## Work item:
Return all entries precisely as they stand, without the images.

-- -- --

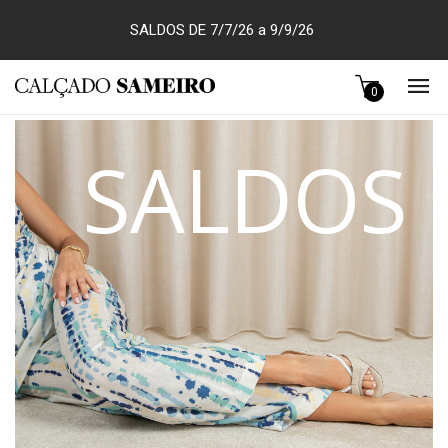
SALDOS DE 7/7/26 a 9/9/26
0
SALDOS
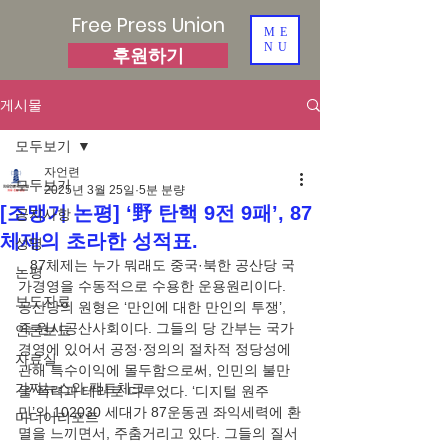
Free Press Union
ME
NU
후원하기
게시물
모두보기
자언련
모두보기
2025년 3월 25일
5분 분량
[조맹기 논평] ‘野 탄핵 9전 9패’, 87
공지사항
체제의 초라한 성적표.
성명
   87체제는 누가 뭐래도 중국·북한 공산당 국
논평
가경영을 수동적으로 수용한 운용원리이다. 
보도자료
공산당의 원형은 ‘만인에 대한 만인의 투쟁’, 
즉 원시공산사회이다. 그들의 당 간부는 국가
언론보도
경영에 있어서 공정·정의의 절차적 정당성에 
자료실
관해 특수이익에 몰두함으로써, 인민의 불만
가짜뉴스와 팩트체크
을 폭력과 테러로 다루었다. ‘디지털 원주
민’의 102030 세대가 87운동권 좌익세력에 환
미디어리포트
멸을 느끼면서, 주춤거리고 있다. 그들의 질서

-- -- --

## Result for this exercise:
SALDOS DE 7/7/26 a 9/9/26
0
SALDOS
Free Press Union
ME
NU
후원하기
게시물
모두보기
자언련
모두보기
2025년 3월 25일
5분 분량
[조맹기 논평] ‘野 탄핵 9전 9패’, 87
공지사항
체제의 초라한 성적표.
성명
   87체제는 누가 뭐래도 중국·북한 공산당 국
논평
가경영을 수동적으로 수용한 운용원리이다. 
보도자료
공산당의 원형은 ‘만인에 대한 만인의 투쟁’, 
즉 원시공산사회이다. 그들의 당 간부는 국가
언론보도
경영에 있어서 공정·정의의 절차적 정당성에 
자료실
관해 특수이익에 몰두함으로써, 인민의 불만
가짜뉴스와 팩트체크
을 폭력과 테러로 다루었다. ‘디지털 원주
민’의 102030 세대가 87운동권 좌익세력에 환
미디어리포트
멸을 느끼면서, 주춤거리고 있다. 그들의 질서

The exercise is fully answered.